反対に落ち着いた色合いの床にこのサペリを合わせた場合、ダイニング部分がやや明るくなることで自慢のテーブルが際立ちます。
食事をするところは明るくしたいな、と考えながらも、でも落ち着いた内装に明るい素材はな…、と考えている方(もちろん、その組み合わせも大いに有りです)にはちょうど良い選択肢になるのではないでしょうか。
チェアは同じ素材の方が良い?
これも私たち家具蔵で一点ものの天板を選んだ方からよく伺う質問です。
これには
「違っていても良い。しかしテーブルとチェアの素材を変えるなら、テーブルの色合いよりも濃い色合いのものを選ぶ方が見栄えしやすい」
とお答えします。
ダイニングテーブルとダイニングチェアを同じ木材で揃えるのは定石といえます。
実際に多くの方がそうされています。
しかし、そこで例えばサペリのテーブルにウォールナットのチェアを合わせたらどうでしょうか。

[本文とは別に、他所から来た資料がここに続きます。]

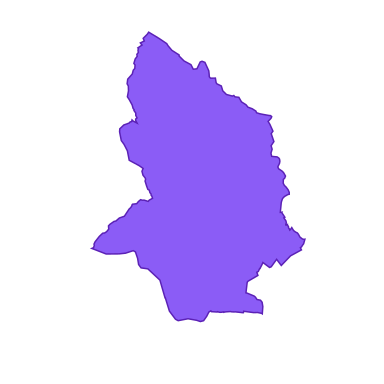 Mioveni, Arges, Romania (Mercator projection), rotated 124°
{"feature_id": "2599482B98376414707582", "entity_name": "Mioveni", "entity_type": "district", "adm_level": 2, "iso_a3": "ROU", "parent_name": "Romania", "parent_adm1": "Arges", "projection": "mercator", "projection_center": [24.948, 44.942], "detail": "fine", "context": "isolated", "style": "filled", "palette": "violet", "viewbox_px": 384, "rotation_deg": 124, "n_neighbors": 0, "source": "geoboundaries", "source_scale": "gbopen_adm2", "svg_char_len": 3703}
<svg xmlns="http://www.w3.org/2000/svg" viewBox="0 0 384 384"><g transform="rotate(124 192 192)"><path d="M306.4,131.5L305.6,130.7L299.3,124.4L295.8,116.5L294.7,112.6L292.2,110.4L286.8,110.3L282.1,110.9L280.0,109.9L280.3,108.9L277.4,104.0L277.0,104.0L276.8,103.4L276.6,102.9L276.6,102.6L276.4,102.3L276.3,101.9L276.2,101.8L276.1,101.5L275.8,101.1L275.4,100.6L275.3,100.4L275.2,100.3L274.8,99.9L274.4,99.5L274.3,99.4L274.2,99.1L273.7,98.7L273.9,98.3L273.6,98.1L273.2,97.8L273.0,97.5L272.9,97.4L272.4,96.9L272.2,96.7L272.0,96.3L271.9,96.2L271.4,95.6L271.1,95.2L270.4,94.3L269.5,93.1L269.3,92.4L268.8,91.5L267.6,89.6L267.2,89.2L266.3,87.4L265.9,86.8L265.3,85.5L264.9,84.8L264.1,83.2L263.6,82.3L263.3,81.9L262.0,82.5L257.5,73.4L255.2,70.2L253.7,66.5L253.7,65.6L247.4,69.2L244.2,72.2L243.4,74.7L244.8,78.0L243.7,80.6L243.5,82.3L245.0,89.7L245.4,90.9L236.3,95.6L235.4,95.8L234.5,95.6L224.3,90.7L222.3,93.4L220.8,92.6L217.7,93.1L217.5,92.8L215.5,93.1L213.5,93.3L210.8,93.8L211.2,85.5L209.7,84.5L200.5,84.2L203.0,76.9L189.8,74.6L178.8,68.9L177.6,71.0L176.2,70.5L174.4,70.6L172.5,70.5L168.6,71.8L168.0,72.0L168.6,72.7L169.2,74.0L169.0,77.3L167.5,80.2L167.0,81.8L167.3,83.7L167.2,85.8L166.8,87.1L165.7,89.4L166.3,89.4L168.1,89.4L168.9,89.6L168.1,90.8L167.8,91.9L166.8,92.6L166.2,93.9L165.8,94.7L165.6,94.8L166.0,95.1L166.9,95.5L166.8,95.9L165.9,96.3L165.3,96.4L164.7,96.6L163.8,97.6L163.4,98.0L162.1,101.4L161.0,100.9L158.9,106.0L158.4,106.1L159.5,107.4L151.0,112.0L149.7,112.5L148.2,112.9L146.7,113.3L145.8,113.1L144.4,112.9L143.3,112.5L142.8,112.2L140.5,111.1L140.0,110.6L139.5,110.1L137.9,111.2L136.5,113.4L135.3,116.7L135.1,117.9L134.9,119.1L133.7,121.3L130.5,123.3L128.8,122.9L126.5,123.4L124.7,127.0L124.3,129.0L124.3,133.2L123.2,134.9L119.2,135.5L117.3,136.4L115.8,137.8L115.3,139.0L115.3,141.1L116.5,143.3L117.9,145.9L115.6,148.3L111.7,149.5L109.4,152.3L104.4,152.3L99.3,159.0L96.3,158.9L92.4,165.2L90.9,168.4L86.9,167.7L85.0,168.0L84.7,169.5L85.6,171.2L87.8,176.2L89.2,179.5L90.2,182.8L89.2,184.3L89.3,188.7L90.4,193.1L89.5,195.8L89.6,201.4L87.3,206.1L89.1,209.6L88.6,211.3L89.9,212.2L91.9,218.0L90.9,223.1L87.7,227.0L88.4,231.8L87.9,233.1L84.5,236.3L87.3,240.3L86.8,242.1L84.7,243.7L82.2,245.8L77.3,253.8L78.0,256.8L79.6,257.9L87.1,256.8L89.5,259.6L87.0,264.1L87.8,271.8L86.5,278.7L85.6,279.3L85.8,287.9L84.1,293.8L83.1,295.9L83.1,305.0L83.7,317.3L86.3,317.3L91.9,318.4L93.5,316.0L97.3,318.2L98.1,315.6L102.8,317.5L103.1,316.6L104.6,316.1L106.4,314.5L108.7,314.7L110.2,313.3L113.4,313.5L117.9,312.1L118.6,310.2L121.6,308.5L123.9,308.8L127.6,307.5L134.4,308.4L138.6,306.3L139.7,304.1L143.7,301.2L149.2,298.8L150.5,295.7L153.3,290.3L155.7,287.5L156.1,286.0L156.9,285.7L158.0,282.8L160.0,281.4L161.3,279.0L163.0,279.5L164.2,278.7L165.6,276.1L166.1,280.4L165.8,282.0L167.4,281.4L168.5,282.5L169.8,282.6L172.0,284.1L174.5,286.0L180.0,287.2L182.6,285.7L188.9,279.4L190.5,275.0L194.0,268.6L196.6,266.0L200.8,261.8L199.7,250.5L199.8,245.7L202.8,245.1L205.5,242.0L206.5,238.8L207.2,237.7L209.2,237.0L212.5,232.9L214.5,230.1L214.4,228.4L216.1,226.5L216.5,224.9L217.6,224.0L217.9,222.9L219.3,221.2L222.6,222.9L224.3,223.1L225.5,227.1L226.6,228.6L227.1,230.3L229.9,231.1L232.6,231.3L235.4,234.5L236.3,234.5L237.2,234.1L239.3,234.1L241.2,234.6L249.9,234.5L254.2,237.7L258.7,238.9L260.0,240.2L264.7,242.0L266.8,242.3L269.3,240.3L272.6,240.6L274.8,241.5L276.1,243.0L280.6,244.0L287.5,244.5L290.0,244.1L291.0,243.1L293.2,242.5L294.8,243.5L291.4,228.5L284.1,217.9L279.9,212.9L273.5,207.9L273.3,205.4L277.5,199.9L282.0,195.7L283.4,191.8L280.4,185.6L283.0,169.3L284.1,168.0L294.8,155.2L294.6,155.0L303.4,144.1L306.7,134.6L306.6,133.4L306.5,132.2L306.4,131.5Z" fill="#8b5cf6" stroke="#5b21b6" stroke-width="1.5"/></g></svg>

大きな面積を占めるテーブルよりも濃い色合いのものが周囲を固めることで「差し色」的な存在になり、お互いが引き立つのです。
ちなみにサペリは経年で色がより濃くなっていきますが、ウォールナットは明るく変わっていきます。
そうすると、不思議と最初は違っていた色合いも徐々に馴染んでくるのも面白いところです。
また、より明るめの色合いがある素材、例えばチェリー材のテーブルにサペリのチェアを合わせるのもの同じような効果が期待できます。
この場合、どちらも色合いが濃くなっていきますのでこのコントラストは変わりません。
しかし、このテクニックを行うことで内装や他の家具との親和性も期待でき、そこから空間全体の統一感へと波及させることもできるのです。
あえてテーブルとチェアの素材を変えてみる、これはサペリに限らず使えるテクニックです。
人々を魅了し続ける豊かな煌めきを秘めた木目、どのような空間に配置してもしっくりと調和する、無垢材ならではの美しさ・豊かさを感じさせてくれるサペリ。
その色合いの変化を含め、日々の暮らしの中で飽きることなく一緒に過ごすことのできるテーブル天板やチェアは家具蔵各店で常時ご覧いただけます。